Text Start Marker

The Taliban want to be in Kabul by 11 September 2021. They don’t want to be in Kabul as tourists, or as Afghans seeking alms, but as rulers of a country they lost almost two decades ago. They want to regain control before the 20th anniversary of the event that cost them power, the Al-Qaeda perpetrated terrorist attacks on New York and Washington on that date in 2001.The Taliban leadership paid the price for hosting Al-Qaeda in Afghanistan, as they should have. And if anyone in the world believes Taliban have learnt their lesson and the same shan’t be repeated they are only fooling themselves, for the new cadres couldn’t care less what the world thinks.

The Taliban began their military upsurge at the beginning of 2020 once Donald Trump made it clear he wanted American troops out of Afghanistan, and for which he was willing to negotiate with the Taliban, a globally designated terrorist group! The image of Americans and the Taliban negotiating sent a signal to the people of Afghanistan that they were dispensable and would have to fend for themselves. But like all military withdrawals, it was meant to be orderly, planned and with dignity that behoves a professional service. It was nothing of the sort, and in fact set the stage for the Taliban surge of last week.

Text End Marker
Listed entries Start Marker

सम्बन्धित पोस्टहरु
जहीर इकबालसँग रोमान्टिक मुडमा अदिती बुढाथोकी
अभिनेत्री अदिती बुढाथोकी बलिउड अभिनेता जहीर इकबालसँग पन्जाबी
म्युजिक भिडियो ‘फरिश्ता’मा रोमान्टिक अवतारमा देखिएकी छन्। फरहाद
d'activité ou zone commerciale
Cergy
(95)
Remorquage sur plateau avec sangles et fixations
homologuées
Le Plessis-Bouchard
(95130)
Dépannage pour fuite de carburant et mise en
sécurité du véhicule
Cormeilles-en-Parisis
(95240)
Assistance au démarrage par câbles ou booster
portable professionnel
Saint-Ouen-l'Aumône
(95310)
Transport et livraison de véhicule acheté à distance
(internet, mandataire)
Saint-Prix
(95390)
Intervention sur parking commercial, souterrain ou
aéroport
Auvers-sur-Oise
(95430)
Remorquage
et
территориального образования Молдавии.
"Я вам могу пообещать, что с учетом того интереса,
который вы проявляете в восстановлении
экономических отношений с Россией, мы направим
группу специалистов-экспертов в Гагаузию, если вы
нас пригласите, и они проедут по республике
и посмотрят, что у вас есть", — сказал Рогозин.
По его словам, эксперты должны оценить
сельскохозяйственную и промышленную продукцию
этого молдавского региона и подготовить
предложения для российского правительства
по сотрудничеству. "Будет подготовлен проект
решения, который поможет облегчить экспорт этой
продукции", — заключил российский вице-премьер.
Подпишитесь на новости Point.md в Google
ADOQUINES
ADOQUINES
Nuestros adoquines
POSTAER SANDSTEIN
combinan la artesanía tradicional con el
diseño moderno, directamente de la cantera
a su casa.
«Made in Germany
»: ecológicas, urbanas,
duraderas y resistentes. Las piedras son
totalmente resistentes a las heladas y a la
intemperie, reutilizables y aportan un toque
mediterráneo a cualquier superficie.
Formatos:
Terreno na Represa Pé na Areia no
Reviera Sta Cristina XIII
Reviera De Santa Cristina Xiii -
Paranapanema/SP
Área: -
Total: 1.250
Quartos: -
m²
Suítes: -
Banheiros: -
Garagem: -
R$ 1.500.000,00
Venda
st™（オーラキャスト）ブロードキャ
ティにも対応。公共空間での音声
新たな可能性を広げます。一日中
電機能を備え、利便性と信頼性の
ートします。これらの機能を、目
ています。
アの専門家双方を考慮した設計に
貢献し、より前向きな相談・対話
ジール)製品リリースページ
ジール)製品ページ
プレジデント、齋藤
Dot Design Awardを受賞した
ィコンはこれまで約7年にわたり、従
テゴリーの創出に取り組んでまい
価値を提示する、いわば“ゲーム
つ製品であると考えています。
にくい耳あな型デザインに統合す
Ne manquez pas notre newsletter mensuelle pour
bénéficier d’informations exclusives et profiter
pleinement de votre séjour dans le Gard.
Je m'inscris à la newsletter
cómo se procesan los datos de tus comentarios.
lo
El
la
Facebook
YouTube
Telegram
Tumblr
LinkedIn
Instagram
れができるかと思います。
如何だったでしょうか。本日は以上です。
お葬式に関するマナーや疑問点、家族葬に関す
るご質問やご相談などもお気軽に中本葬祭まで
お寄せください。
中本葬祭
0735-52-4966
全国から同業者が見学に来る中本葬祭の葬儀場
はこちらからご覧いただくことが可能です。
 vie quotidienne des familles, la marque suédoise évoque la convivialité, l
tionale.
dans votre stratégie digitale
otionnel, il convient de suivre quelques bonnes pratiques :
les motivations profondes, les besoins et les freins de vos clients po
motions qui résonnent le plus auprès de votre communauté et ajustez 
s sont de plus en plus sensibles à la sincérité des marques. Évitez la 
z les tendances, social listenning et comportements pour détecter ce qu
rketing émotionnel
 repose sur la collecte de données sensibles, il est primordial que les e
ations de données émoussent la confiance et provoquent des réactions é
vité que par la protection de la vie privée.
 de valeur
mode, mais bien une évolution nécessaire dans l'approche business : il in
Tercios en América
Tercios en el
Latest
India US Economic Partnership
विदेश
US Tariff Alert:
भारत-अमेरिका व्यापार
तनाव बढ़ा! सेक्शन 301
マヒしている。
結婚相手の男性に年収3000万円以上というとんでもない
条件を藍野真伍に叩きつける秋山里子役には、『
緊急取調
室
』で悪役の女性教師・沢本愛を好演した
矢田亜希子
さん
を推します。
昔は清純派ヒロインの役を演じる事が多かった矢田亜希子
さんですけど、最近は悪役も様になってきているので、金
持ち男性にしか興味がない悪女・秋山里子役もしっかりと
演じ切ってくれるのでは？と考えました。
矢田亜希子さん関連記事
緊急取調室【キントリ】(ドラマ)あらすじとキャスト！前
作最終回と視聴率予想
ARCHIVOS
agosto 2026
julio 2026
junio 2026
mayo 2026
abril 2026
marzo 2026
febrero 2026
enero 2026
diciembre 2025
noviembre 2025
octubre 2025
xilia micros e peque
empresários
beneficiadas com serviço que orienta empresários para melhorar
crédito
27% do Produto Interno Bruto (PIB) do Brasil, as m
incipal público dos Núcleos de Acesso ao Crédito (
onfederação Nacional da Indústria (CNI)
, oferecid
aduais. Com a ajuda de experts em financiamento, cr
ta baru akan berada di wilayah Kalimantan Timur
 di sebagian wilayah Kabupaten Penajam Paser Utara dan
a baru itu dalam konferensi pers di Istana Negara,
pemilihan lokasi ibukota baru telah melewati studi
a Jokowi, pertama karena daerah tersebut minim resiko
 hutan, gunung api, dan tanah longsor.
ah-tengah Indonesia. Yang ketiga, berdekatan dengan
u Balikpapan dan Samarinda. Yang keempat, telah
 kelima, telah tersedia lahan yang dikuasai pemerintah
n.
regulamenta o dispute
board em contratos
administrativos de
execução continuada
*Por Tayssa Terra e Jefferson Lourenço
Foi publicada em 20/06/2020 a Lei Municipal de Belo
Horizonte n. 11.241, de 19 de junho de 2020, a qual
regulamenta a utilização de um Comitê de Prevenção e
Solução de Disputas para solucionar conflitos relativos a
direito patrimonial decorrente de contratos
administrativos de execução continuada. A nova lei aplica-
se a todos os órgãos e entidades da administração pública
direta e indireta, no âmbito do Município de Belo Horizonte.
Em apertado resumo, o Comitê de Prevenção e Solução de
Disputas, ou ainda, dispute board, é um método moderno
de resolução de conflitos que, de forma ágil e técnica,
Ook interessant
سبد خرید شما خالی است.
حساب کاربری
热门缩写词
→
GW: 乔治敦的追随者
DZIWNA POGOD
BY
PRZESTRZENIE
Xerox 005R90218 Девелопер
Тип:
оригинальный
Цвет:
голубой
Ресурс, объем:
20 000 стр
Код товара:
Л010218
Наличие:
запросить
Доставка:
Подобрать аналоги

Listed entries End Marker

**Aim of the exercise:**
Answer these questions from the text on the Taliban:
1. By what date do the Taliban want to be in Kabul?
2. Which group carried out the 2001 attacks on New York and Washington?
3. When did the Taliban begin their military upsurge?

**Response to the exercise:**
1. 11 September 2021
2. Al-Qaeda
3. At the beginning of 2020